Natacha Ramsay-Levi Gives Chloé's Feminine Softness Some Bite
As the news that Riccardo Tisci had been appointed Burberry’s new creative director broke in London, the fashion press gathered in Paris to watch Chloé’s Autumn/ Winter show. It was the brand’s second catwalk collection following their own turn in the industry’s game of musical chairs, when Natacha Ramsay-Levi (ex Louis Vuitton and Balenciaga) took the helm following Brit designer Clare Waight Keller’s departure for Givenchy last year.
For lovers of Waight Keller’s ethereal Chloé woman, Ramsay-Levi’s debut left something to be desired. But if that collection felt a little rushed, this second season revealed a designer who understood and respected the fashion house’s design codes, but also felt comfortable enough to subvert them: a designer at dual purposes.
“The dualistic illusions of a woman as she is now, and who she wants to be,” read the notes accompanying the show. Who does she want to be? All that feminine softness had been given some bite, and even Chloé’s signature 1970s colour palette took on a distinctly utilitarian bent paired with sand and khaki. Shearling jackets were cropped to give an aviator feel, while jodhpur/parachute hybrid trousers looked military issue tucked into boots.
And oh, the boots: there were lace-up boxing boots with ribbed rubber toes, and more western leather styles with engraved metal Cuban heels. Bags were embossed with the rearing horses that Ramsay Levi embroidered onto trouser suits last season. This was less contrived, and more relaxed - but crucially for the business, those commercially successful accessories weren’t overlooked.
Western nods continued in the form of silk shirts with contrast coloured yokes and metal studding. Lace and the Chloé woman are synonymous, but even that Ramsay-Levi was determined to modernise; instead of delicate florals there were geometric chevrons, echoed in 70s upholstery prints.

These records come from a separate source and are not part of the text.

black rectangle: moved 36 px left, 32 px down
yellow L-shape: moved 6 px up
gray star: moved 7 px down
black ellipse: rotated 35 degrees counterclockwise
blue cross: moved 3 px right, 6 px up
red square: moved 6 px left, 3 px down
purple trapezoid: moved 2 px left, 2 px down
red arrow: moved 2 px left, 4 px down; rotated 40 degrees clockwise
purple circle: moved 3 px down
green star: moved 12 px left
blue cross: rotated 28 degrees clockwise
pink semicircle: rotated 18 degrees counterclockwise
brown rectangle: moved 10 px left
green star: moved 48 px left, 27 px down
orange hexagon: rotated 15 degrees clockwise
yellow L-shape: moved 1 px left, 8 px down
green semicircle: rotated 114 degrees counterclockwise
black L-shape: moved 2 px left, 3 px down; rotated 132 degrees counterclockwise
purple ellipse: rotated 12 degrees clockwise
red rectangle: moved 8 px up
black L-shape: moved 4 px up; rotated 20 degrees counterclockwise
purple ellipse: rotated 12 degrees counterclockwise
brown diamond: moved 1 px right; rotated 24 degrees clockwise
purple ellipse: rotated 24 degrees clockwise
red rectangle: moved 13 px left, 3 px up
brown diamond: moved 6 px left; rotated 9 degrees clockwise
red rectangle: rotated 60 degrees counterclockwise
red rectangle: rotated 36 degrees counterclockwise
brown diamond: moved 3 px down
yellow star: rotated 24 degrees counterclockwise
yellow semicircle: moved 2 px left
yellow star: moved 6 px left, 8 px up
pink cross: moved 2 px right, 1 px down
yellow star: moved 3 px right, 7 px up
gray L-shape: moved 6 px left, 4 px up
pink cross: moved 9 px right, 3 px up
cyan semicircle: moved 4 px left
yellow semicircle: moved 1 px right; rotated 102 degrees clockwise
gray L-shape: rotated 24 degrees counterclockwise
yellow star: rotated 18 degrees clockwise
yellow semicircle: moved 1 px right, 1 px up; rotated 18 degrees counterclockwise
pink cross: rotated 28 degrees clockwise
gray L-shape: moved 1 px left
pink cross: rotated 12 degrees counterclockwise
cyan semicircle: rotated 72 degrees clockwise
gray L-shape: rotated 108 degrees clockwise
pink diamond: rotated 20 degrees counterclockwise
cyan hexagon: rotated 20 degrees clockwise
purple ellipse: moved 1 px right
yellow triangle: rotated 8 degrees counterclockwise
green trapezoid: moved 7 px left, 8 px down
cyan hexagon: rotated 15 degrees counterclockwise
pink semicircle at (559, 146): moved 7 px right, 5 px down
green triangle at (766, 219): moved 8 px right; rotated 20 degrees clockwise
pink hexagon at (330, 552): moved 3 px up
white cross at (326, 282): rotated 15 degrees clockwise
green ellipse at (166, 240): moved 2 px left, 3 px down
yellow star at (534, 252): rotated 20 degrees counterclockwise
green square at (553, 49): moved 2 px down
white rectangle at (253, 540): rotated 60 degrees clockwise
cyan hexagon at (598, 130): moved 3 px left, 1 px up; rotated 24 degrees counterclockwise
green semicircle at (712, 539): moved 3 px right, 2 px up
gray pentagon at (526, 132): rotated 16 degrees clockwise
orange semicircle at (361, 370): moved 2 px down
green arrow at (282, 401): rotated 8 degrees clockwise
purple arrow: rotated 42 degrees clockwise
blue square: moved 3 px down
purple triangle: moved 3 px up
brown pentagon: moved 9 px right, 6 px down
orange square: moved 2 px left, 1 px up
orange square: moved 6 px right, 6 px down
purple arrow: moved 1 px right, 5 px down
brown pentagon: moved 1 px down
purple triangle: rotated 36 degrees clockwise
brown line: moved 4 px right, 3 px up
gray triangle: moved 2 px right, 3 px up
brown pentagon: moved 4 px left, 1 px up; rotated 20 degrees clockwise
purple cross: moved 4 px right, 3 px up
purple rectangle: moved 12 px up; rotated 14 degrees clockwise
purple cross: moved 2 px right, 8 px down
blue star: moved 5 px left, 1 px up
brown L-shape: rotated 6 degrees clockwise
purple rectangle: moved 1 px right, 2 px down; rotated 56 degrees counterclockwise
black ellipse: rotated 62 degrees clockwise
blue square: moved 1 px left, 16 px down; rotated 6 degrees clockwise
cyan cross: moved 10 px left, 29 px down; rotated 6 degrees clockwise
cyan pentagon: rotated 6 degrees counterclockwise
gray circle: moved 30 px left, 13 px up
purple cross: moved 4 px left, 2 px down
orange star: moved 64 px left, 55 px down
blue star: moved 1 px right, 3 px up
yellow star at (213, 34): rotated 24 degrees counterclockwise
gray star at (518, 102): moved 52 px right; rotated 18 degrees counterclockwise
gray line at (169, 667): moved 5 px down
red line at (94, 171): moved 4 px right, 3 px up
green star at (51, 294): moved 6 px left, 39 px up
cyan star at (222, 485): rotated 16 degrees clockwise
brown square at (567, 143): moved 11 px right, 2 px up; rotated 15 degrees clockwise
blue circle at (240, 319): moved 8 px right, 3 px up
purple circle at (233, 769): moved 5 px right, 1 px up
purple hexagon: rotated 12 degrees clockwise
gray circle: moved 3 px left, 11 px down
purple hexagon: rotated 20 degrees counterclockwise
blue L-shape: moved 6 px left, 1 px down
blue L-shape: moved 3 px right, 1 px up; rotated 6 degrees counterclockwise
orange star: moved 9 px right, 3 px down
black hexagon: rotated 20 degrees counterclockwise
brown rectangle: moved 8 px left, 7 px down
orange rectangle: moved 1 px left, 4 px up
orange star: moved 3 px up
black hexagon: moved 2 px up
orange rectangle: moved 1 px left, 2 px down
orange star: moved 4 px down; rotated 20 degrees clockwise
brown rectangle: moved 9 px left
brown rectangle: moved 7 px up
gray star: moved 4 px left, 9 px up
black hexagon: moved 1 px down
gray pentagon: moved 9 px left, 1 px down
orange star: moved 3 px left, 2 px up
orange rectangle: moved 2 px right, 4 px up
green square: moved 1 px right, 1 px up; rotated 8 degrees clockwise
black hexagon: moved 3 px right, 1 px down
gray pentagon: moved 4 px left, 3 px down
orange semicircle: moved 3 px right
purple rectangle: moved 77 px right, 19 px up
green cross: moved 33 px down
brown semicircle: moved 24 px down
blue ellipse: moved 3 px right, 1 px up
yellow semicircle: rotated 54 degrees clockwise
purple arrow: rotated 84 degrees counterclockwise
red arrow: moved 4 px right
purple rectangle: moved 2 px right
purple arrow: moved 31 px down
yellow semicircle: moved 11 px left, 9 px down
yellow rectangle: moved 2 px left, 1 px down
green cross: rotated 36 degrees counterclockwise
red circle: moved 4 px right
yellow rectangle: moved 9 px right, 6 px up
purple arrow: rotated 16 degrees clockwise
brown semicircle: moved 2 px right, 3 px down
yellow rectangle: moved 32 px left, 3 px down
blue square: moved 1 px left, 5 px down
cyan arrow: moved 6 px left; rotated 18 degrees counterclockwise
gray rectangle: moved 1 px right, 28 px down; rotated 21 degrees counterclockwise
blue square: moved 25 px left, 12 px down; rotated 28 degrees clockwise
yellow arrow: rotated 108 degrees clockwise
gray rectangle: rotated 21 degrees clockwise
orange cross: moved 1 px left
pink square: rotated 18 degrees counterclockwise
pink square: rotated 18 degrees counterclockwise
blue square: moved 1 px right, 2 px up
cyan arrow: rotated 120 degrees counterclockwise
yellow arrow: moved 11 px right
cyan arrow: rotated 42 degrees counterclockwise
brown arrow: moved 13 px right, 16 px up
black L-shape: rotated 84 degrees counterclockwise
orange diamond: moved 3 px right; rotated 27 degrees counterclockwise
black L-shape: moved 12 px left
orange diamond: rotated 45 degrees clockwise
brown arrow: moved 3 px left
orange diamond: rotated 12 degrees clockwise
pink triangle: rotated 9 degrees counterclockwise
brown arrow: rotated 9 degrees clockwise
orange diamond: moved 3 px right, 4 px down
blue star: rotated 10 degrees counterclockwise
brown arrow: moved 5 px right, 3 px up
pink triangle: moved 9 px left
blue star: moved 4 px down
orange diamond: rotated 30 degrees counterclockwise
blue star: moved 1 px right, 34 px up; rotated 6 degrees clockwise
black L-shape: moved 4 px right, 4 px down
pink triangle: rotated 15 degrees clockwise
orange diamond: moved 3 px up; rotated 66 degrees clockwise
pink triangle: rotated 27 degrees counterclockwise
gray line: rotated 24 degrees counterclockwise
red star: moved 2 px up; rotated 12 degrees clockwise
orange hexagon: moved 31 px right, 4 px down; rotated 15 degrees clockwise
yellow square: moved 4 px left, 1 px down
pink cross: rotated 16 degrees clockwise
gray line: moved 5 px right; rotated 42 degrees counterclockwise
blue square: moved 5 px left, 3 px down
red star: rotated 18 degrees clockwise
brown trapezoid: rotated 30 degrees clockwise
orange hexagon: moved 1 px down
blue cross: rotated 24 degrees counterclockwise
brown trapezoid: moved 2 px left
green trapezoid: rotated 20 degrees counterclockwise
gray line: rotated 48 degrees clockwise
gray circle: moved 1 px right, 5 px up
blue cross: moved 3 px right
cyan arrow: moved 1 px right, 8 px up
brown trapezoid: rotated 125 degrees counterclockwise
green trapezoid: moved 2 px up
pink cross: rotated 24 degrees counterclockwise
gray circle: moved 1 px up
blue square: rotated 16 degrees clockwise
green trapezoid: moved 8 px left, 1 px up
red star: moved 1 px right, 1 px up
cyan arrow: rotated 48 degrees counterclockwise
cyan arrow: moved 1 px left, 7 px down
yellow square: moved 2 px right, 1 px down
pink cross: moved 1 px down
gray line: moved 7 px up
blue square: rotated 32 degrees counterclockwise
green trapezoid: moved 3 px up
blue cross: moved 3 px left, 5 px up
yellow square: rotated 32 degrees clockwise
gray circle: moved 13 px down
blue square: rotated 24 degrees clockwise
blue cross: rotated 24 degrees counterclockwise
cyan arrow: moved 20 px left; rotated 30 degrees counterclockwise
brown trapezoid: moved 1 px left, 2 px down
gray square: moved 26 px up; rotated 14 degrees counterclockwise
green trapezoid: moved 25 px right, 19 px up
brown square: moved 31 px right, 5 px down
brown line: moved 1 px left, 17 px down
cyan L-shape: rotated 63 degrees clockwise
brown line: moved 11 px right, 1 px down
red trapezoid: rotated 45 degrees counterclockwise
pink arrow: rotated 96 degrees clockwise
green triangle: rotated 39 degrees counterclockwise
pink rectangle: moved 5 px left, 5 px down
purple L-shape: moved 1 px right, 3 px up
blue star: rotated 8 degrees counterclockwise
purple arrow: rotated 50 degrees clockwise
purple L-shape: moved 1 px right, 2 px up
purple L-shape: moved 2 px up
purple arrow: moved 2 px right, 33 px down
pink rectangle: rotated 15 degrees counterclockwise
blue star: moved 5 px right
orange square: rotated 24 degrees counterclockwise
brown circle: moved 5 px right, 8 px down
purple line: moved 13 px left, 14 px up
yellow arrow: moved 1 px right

Hardware dressed-up and toughened-up at turns. Zips were not just for purpose, but slashed across the top of the thigh on high-waisted trousers. Gobstopper-sized stones dusted knuckles and silver cuffs were shield-like on wrists and upper arms. Necklaces, too, had been blown up into thick silver chains worn doubled or even tripled up. Gold coin and ring necklaces looped around high collars or trailed long over low necklines, sometimes over bare decolletage, sometimes a fine-knit poloneck layered underneath silk - a nod to how women really dress in the winter (and on cold, early-March days).
Just a few hours later, Ramsay-Levi could be seen sitting front row at Paco Rabanne, her outfit a road-test in the same stylish layering, from cream shearling coat and sand-beige trousers to brown military boots - though the rest of us will have to wait a few months to wear them.